Applied to the Netflix data in it's most basic form, the SVD is a method which automatically assigns a number of factors to each movie and the corresponding factors to each user. Movie factors basically represents aspects of a movie which has influenced user ratings in the sample set. User factors reprensent how much each user is influenced by those specific aspects of the movies. And the magic comes from the fact that, by optimizing on the training data set, the aspects that most influence users are discovered automatically.

This algorithm is not only very good at predicting future user ratings, it also gets very interesting when you analyse its results. One way to look at the SVD results is to build movie lists by sorting them along the different factors and then taking the extremities (top and bottom movies for each factor). To support this blog, we ran an SVD with 8 factors and published such movie lists.

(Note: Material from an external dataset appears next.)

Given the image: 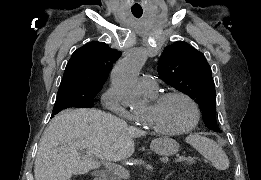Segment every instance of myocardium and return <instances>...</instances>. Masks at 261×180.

Categorizing movies this way can be fun. Seeing some of my favorite movies Fight Club, Seven, American Beauty, Memento and Jackass (don't judge me for liking to watch idiots hurt themselves...) bunched in a specific category (factor 3) is pretty cool. But for me, this analysis gets interesting when you think about what this can tell you about users. I'm sure people don't realize when they rate movies like this, that they're actually giving the site a lot of information about themselves (and not just their taste in movies).

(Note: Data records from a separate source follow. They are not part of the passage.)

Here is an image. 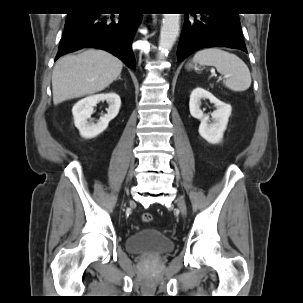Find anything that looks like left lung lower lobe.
<instances>
[{"instance_id": "obj_1", "label": "left lung lower lobe", "mask_w": 303, "mask_h": 303, "mask_svg": "<svg viewBox=\"0 0 303 303\" xmlns=\"http://www.w3.org/2000/svg\"><path fill=\"white\" fill-rule=\"evenodd\" d=\"M189 17L184 25L177 49V60L183 61L193 52L209 47H229L247 53L238 14L211 11Z\"/></svg>"}]
</instances>
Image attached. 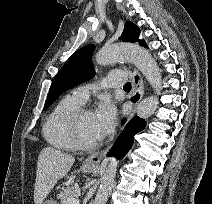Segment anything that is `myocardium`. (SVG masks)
<instances>
[{
    "mask_svg": "<svg viewBox=\"0 0 212 204\" xmlns=\"http://www.w3.org/2000/svg\"><path fill=\"white\" fill-rule=\"evenodd\" d=\"M91 112H93L91 108L80 107L79 109L74 111L67 120L66 128L68 136L75 149L82 151H91L96 149L100 144V140L92 143L85 142L80 134V121L84 115Z\"/></svg>",
    "mask_w": 212,
    "mask_h": 204,
    "instance_id": "1",
    "label": "myocardium"
}]
</instances>
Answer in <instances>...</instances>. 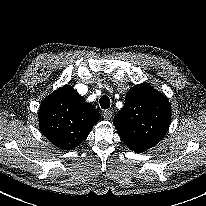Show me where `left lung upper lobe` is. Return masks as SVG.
Wrapping results in <instances>:
<instances>
[{"label": "left lung upper lobe", "instance_id": "1", "mask_svg": "<svg viewBox=\"0 0 206 206\" xmlns=\"http://www.w3.org/2000/svg\"><path fill=\"white\" fill-rule=\"evenodd\" d=\"M170 122L168 99L147 83L129 90L124 107L113 120L121 139L136 153L155 146L166 135Z\"/></svg>", "mask_w": 206, "mask_h": 206}]
</instances>
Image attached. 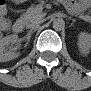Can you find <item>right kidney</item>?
<instances>
[{"mask_svg":"<svg viewBox=\"0 0 91 91\" xmlns=\"http://www.w3.org/2000/svg\"><path fill=\"white\" fill-rule=\"evenodd\" d=\"M18 42V35L13 34L4 37L0 40V61L7 62L15 59L19 56V53L9 50V44H15Z\"/></svg>","mask_w":91,"mask_h":91,"instance_id":"ca27d5eb","label":"right kidney"}]
</instances>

For example, if someone has a very high value for factor 1, I would bet a lot of money that they wear skirts and makeup (I would've said that they were women, but I didn't want to offend anyone). Also, I'm pretty sure that churches, NRA meetings and republican conventions are litered with low raking factor 3s (my arch nemesis) and low ranking factor 6s. Conversly, I'm sure the democrats would find some supporters in low ranking factor 8s. This analysis is somewhat naive and simplistic, but with some additional work, I'm sure sex, age, race, income, etc. could be inferred with fairly high accuracy, simply by analysing people's movie ratings.

So next time you're registering on a web site and think you're going under-cover by not filling out the demographic information, think again... the Great Eye is ever watchful.

Perhaps this is why all these ad-placement companies keep sending us job offers.